Между ними не было сказано ничего. Война, медсанбат, не до того. Но когда она засыпала под утро, привалившись к стене палатки после суток на ногах, Корнев накрывал её своей шинелью и сидел рядом, и это было больше любых слов.

Гордеева определили в стрелковую роту той же дивизии — взводным; старшину с его хваткой, чутьём и тем, как за ним шли люди, заметили сразу. Они виделись урывками, когда рота откатывалась на переформировку или когда Гордеев притаскивал в медсанбат раненых. И каждый раз старшина, уходя, коротко жал Корневу руку и говорил одно: «Держись, доктор. Я твою тайну стерегу». И уходил обратно, в окопы, под Москву, где решалось всё.

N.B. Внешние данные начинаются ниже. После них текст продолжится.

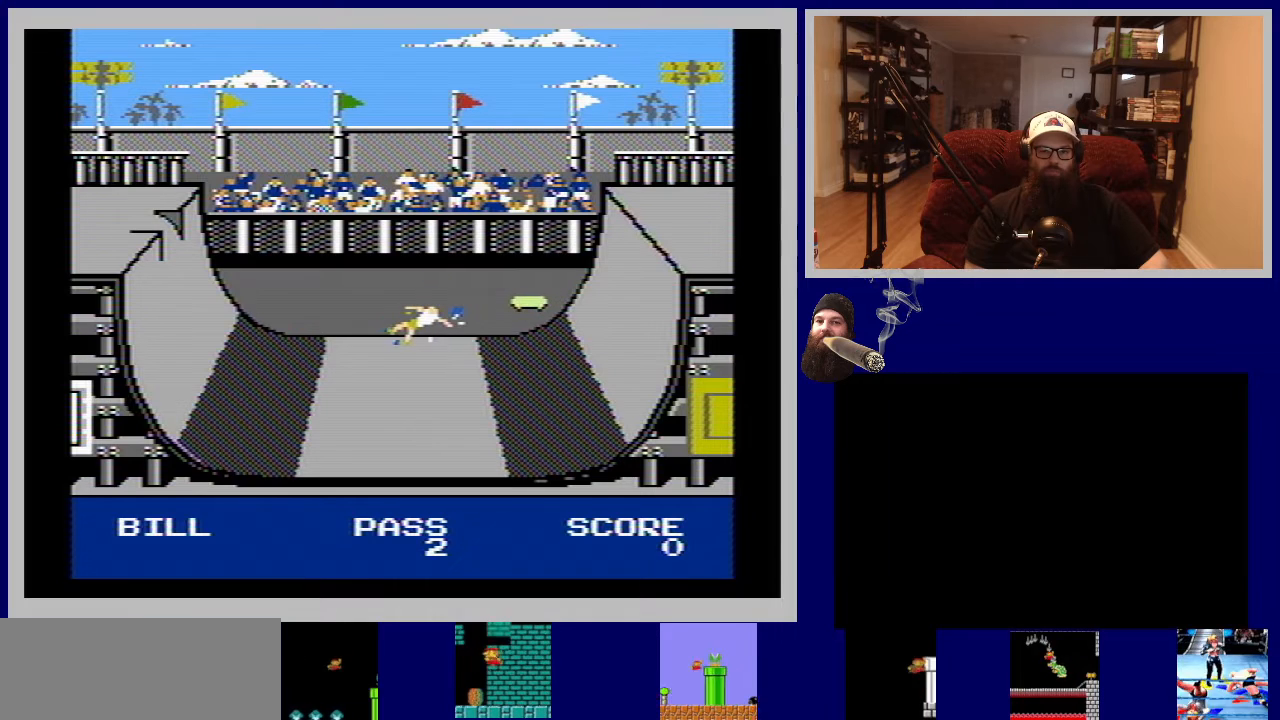
{"buttons": [], "events": []}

Гриша оклемался — молодой организм взял своё, рана затянулась. Его, по молодости и слабости после ранения, оставили пока при медсанбате, на подхвате: воду носить, раненых таскать, дрова колоть. Он ходил за Корневым хвостом, звал «батя» — в шутку, но всё чаще всерьёз, — и Корнев, у которого в той, оставшейся за восемьдесят лет жизни не было детей, ловил себя на том, что у него вдруг появился восемнадцатилетний сын. Чужой. И свой.

Кочергина и связиста-амбутанта отправили в тыловой госпиталь, в эвакуацию. Прощались тяжело. Связист, на костыле, с зажившей культёй, обнял Корнева и сказал, шмыгая носом: «Доктор, я ж без ноги думал — труп. А я живой. Я тебя век… век помнить буду». И уехал в санитарном поезде на восток, живой. Ещё одно «не всех, но выведу», сбывшееся вопреки всему.

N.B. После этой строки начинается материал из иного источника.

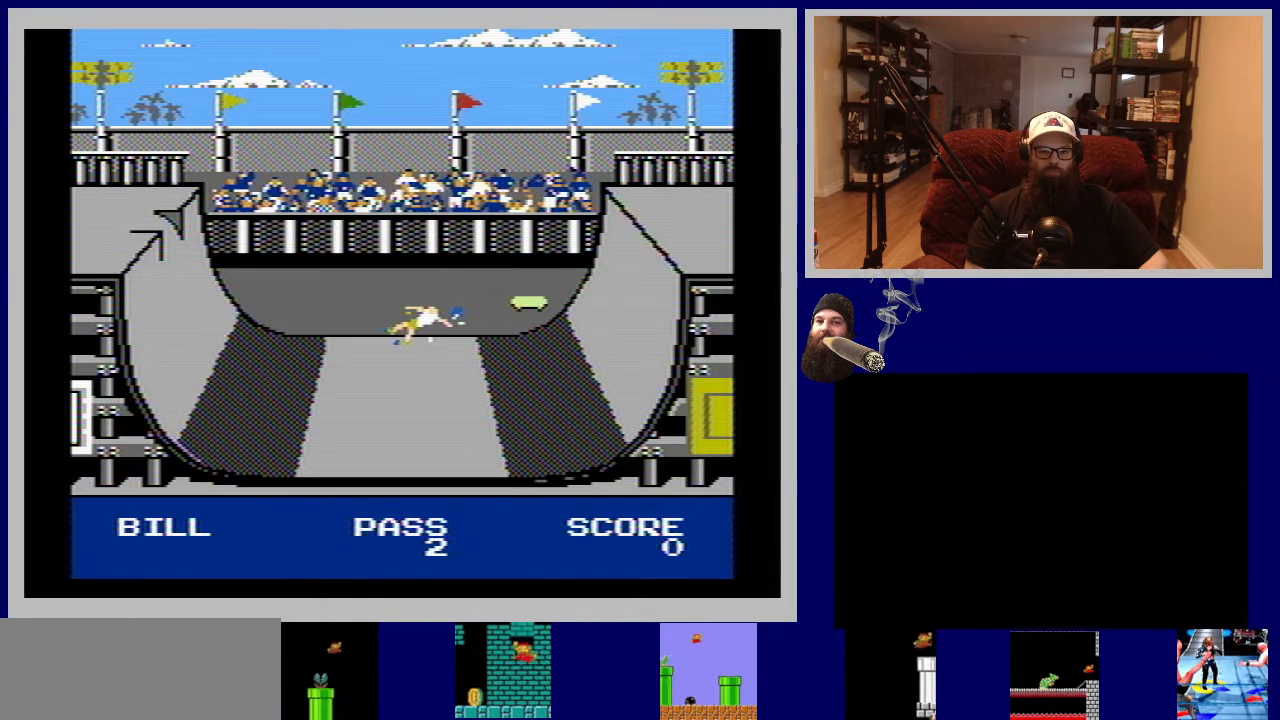
{"buttons": [], "events": []}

Лагода не уехал. Дивизия держала оборону, и особый отдел был при ней, и капитан Лагода нет-нет да появлялся у медсанбата — будто по делам, а на деле, Корнев знал, приглядывал. Он так и не понял Корнева — и это его, дотошного, грызло. Иногда он подсаживался, заводил вроде бы пустой разговор — про погоду, про немца, про слухи, — а на деле всё прощупывал, искал шов, трещину, оговорку. Корнев держался. Он привык держаться.

Однажды, в начале ноября, Лагода подсел к нему у догорающей печурки, протянул кисет — Корнев отказался, — свернул сам, не закурил, повертел.

— Слухи нехорошие, доктор, — сказал тихо. — Немец опять копит. Говорят, на днях рванёт на Москву по новой, последним рывком. Морозы ему не помеха, наоборот — дороги встали, грязь схватило, танки пойдут. — Он искоса глянул на Корнева. — Худо, доктор. Многие шепчут — не удержим. Эвакуация, мол, заводы на восток, Кремль минируют… Что молчишь? Ты ж у нас «точно знаешь». Удержим Москву-то?

И Корнев, глядя в огонь печурки, ответил спокойно, без тени сомнения, потому что это была единственная вещь во всей этой войне, которую он знал абсолютно точно:

— Удержим, товарищ капитан. Немец рванёт — это да. В ноябре он подойдёт совсем близко, на последнем дыхании. Будет страшно, будет казаться — всё, конец. А он выдохнется. У самого порога выдохнется. А в начале декабря мы ударим в ответ — и погоним. И вот тогда, в декабре, по морозу, побежит уже он. Первый раз за всю войну — побежит.

Лагода смотрел на него — долго, молча, и в умных глазах боролись профессиональное недоверие и что-то ещё, против воли, какая-то жадная, человеческая, измученная надежда услышать наконец, что всё будет хорошо.

— Ты так говоришь, — сказал он тихо, — будто своими глазами видел.

Корнев промолчал. На западе, ровно и тяжело, громыхало — немец копил силы для последнего рывка на Москву. Через несколько дней он рванёт. И начнётся самое страшное.

— Скоро проверим, товарищ капитан, — сказал Корнев. — Очень скоро.